The software described here implements all five methods described in
"Computing the Confluent Hypergeometric Function, M(a,b,x)",
by K. E. Muller, 1998 (manuscript in review).
Methods are described in detail in there.
Also see Abramowitz and Stegun, 1964, Chapter 13 p504;
         Jones W. B. and Thron W. J. (1990) Continued Fractions,
         Reading, Mass.:  Addison-Wesley, p11, p36-37;
         "Elements of Statistical Computing", p324,
         R.A. Thisted, 1988, Chapman and Hall New York.

M(A,B,X)=SUM( i=0 to infinity , (x**i)*a(i) / [ b(i) * i! ] )
Here a(i) is ascending factorial, with a(i)=Gamma(a+i)/Gamma(a)

There are three files associated with this documentation:
 MABX0101.IML
 EXAMPLE1.SAS
 EXAMPLE1.LST
************************************************************************
MABX0101.IML contains a set of 10 IML functions.
_MABX1_ (A,B,X,MAXTERMS) uses method 1
_MABX2_ (A,B,X,MAXTERMS) uses method 2
_MABX3_ (A,B,X,MAXTERMS) uses method 3
_MABX4_ (A,B,X,MAXTERMS) uses method 4
_MABX5_ (A,B,X,MAXTERMS) uses method 5
_MABX1C_(A,B,X,MAXTERMS) uses method 1 with continued fraction
_MABX2C_(A,B,X,MAXTERMS) uses method 2 with continued fraction
-------------No 3C--------------------
_MABX4C_(A,B,X,MAXTERMS) uses method 4 with continued fraction
_MABX5C_(A,B,X,MAXTERMS) uses method 5 with continued fraction

Functions assume all real inputs.
The fourth input, MAXTERMS, controls the maximum number of terms
evaluated before the function quits and declares non-convergence.
Roughly 250 is safe, but for method 5, 100 may be sufficient,
especially due to how slow it is for so many terms;
Method 5 may be useful with MAXTERMS =1, 2, or 3.

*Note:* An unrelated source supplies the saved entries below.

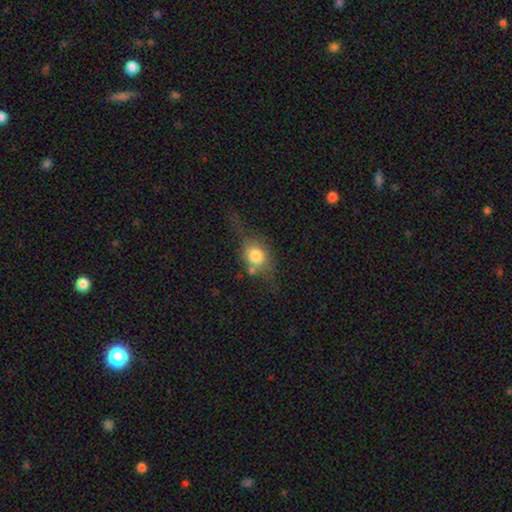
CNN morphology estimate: The model was most divided on "how rounded": round: 51%, in between: 45%, cigar-shaped: 4%. Remaining: smooth or featured — smooth (69%); merging — none (45%).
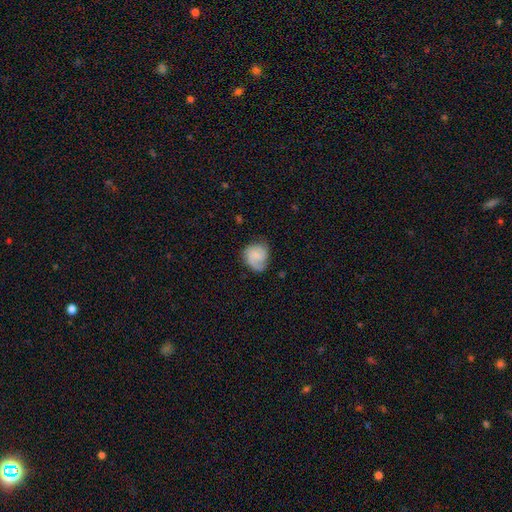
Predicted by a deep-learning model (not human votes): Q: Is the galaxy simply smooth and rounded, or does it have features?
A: featured or disk — 49%.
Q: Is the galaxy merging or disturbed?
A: none — 63%.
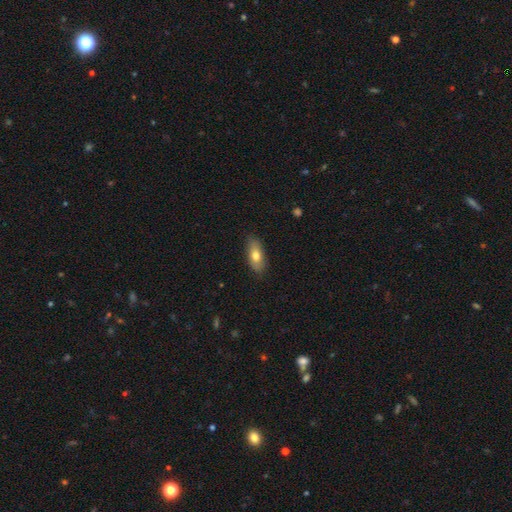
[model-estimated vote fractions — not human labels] Smooth or featured?
  - smooth: 72% *
  - featured or disk: 21%
  - star or artifact: 6%
How rounded?
  - in between: 80% *
  - cigar-shaped: 17%
  - round: 3%
Merging?
  - none: 83% *
  - minor disturbance: 14%
  - major disturbance: 2%
  - merger: 1%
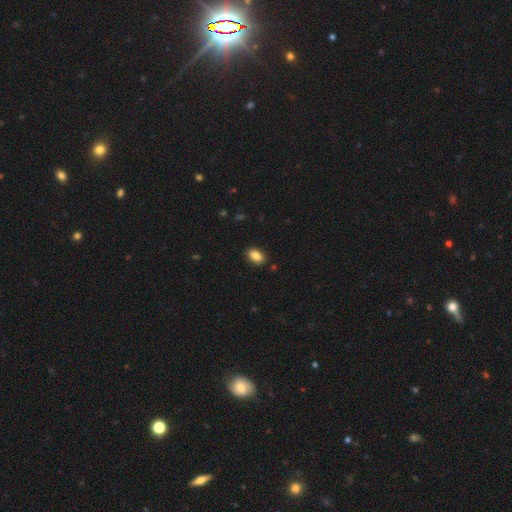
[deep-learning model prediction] Morphology: type=smooth (88%); roundness=in between (89%); merging=none (88%).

All functions return a vector:
  sum(a,b,x)  //
  LFACTOR     //
  NTERMS      //
  CONVERGED   //
  max(abs(term(i)))    ;
M(a,b,x)=sum(a,b,x)*exp(LFACTOR) 
NTERMS= # of terms at which series terminated
CONVERGED=1 if program judges computation converged, 0 otherwise
First two elements are SAS missing value (.) if divergence detected.

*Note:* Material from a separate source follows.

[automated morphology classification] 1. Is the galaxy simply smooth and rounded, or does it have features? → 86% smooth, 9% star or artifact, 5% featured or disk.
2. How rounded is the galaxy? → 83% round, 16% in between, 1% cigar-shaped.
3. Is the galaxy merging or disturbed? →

************************************************************************
EXAMPLE1.SAS demonstrates how to use the modules.
Note that for the range of inputs, a number of silent failures occur.
"Silent" indicates that the module diverged but returns CONVERGED=1.
The FILENAME statement needs to be changed in EXAMPLE1.SAS 
to reflect operating system systax and local environment of the user.
************************************************************************
EXAMPLE1.LST contains the output produce by EXAMPLE1.SAS
************************************************************************

The software was developed under SAS version 6.12 in OS/2, 
on INTEL Pentium generation chips.
Two constants may need to be changed, depending on the platform.
In modules 1, 1C, 3, 4 (twice), 5, 5C, 
   the constant 1E304 is used to avoid overflow.
In all modules TOLERANC=1E-10 defines numeric zero and convergence.